We stared out into the night. Stark vivid moonlight blazed back at us from the snow-covered grounds. Smooth white dunes everywhere, rising and falling, unmarked and undisturbed. Large snowy objects before us that used to be our parked cars. I couldn’t even tell which was mine any more. They sort of reminded me of igloos, which made me wonder whether Sylvia might be hiding inside one of the cars. Safe and unsuspected, and insulated from the cold. But no; there was no way she could have smoothed the snow back again, once she was inside. She was a vampire, not a magician.

I did meet a magician, once. He sawed his wife in half. The police never did find him.

I looked around, taking my time. The tithe barn loomed out of the mists on one side of the manor house, and the terraced row of cottages showed dimly through the fog on the other side.
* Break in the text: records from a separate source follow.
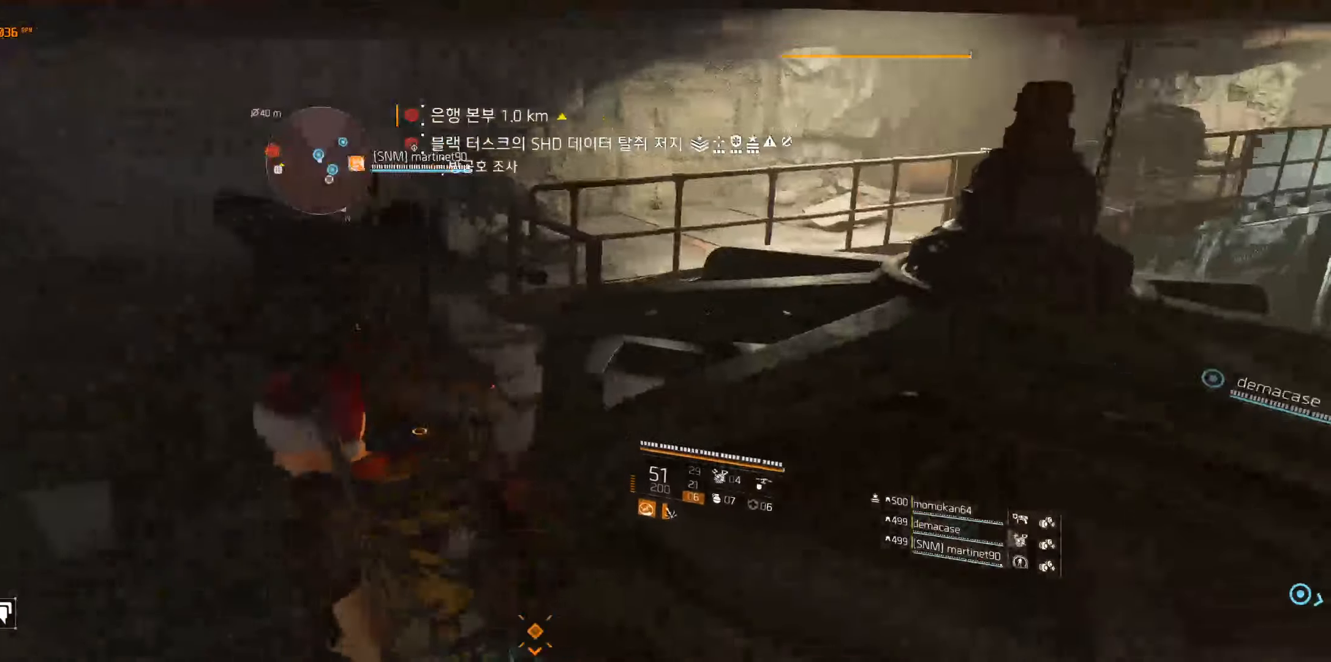
{"dt_ms": 500, "buttons": [], "left_stick": "up", "events": [[33, "left_stick", "up-left"], [266, "left_stick", "up"]]}
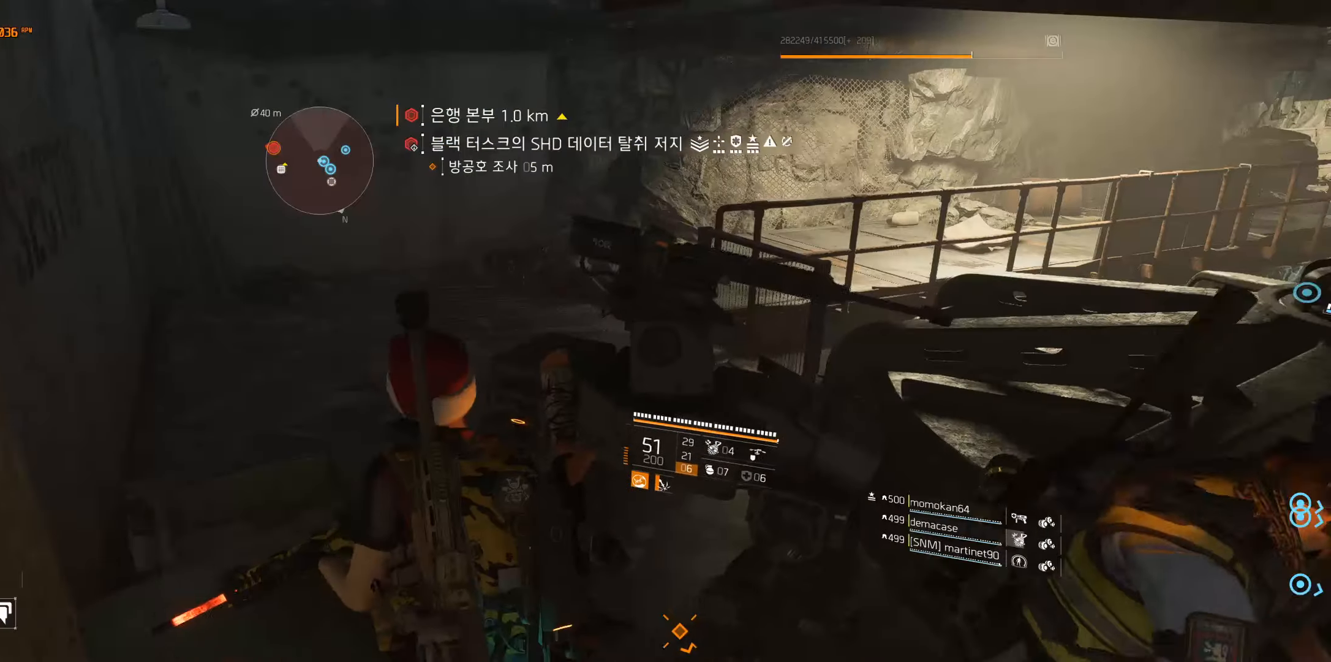
{"dt_ms": 500, "buttons": [], "left_stick": "up", "events": []}
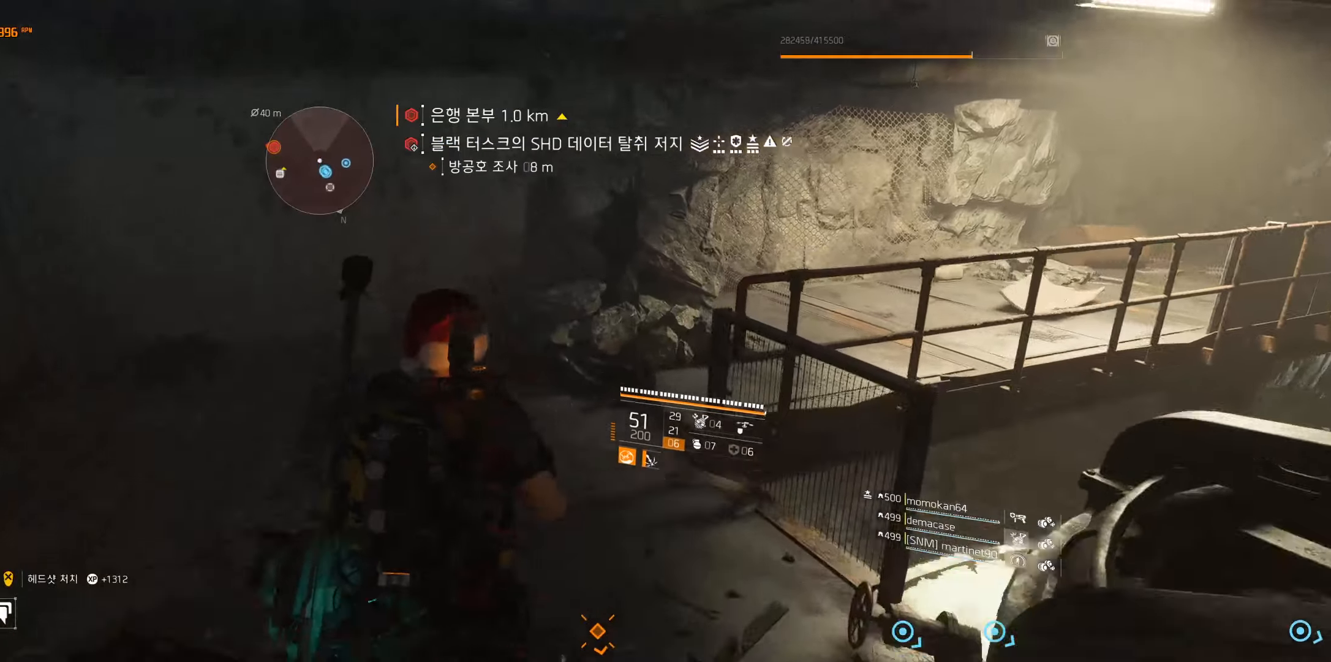
{"dt_ms": 500, "buttons": [], "left_stick": "up", "events": []}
Beyond them, I could just make out the snow-covered gardens, with their trees and hedges and topiary structures. So many dim dark shapes, in the glowing grey mists.

‘She could be anywhere, out here!’ said Jeeves. ‘Where do we even start?’

‘She’s a predator,’ I said. ‘They do like to lie in wait. But the longer we put this off, the more chances she has to set her plans against us.’

There was a long pause.

‘Are you as reluctant to go out there as I am?’ said Jeeves. ‘I mean, once we leave the house, we’re committed. No turning back. We hunt the vampire till we find it, and then either we kill it, or it kills us.’

‘I am extremely reluctant,’ I said. ‘But experience has taught me it’s nearly always best to hold your nose and jump right in. Because the water isn’t going to get any warmer.’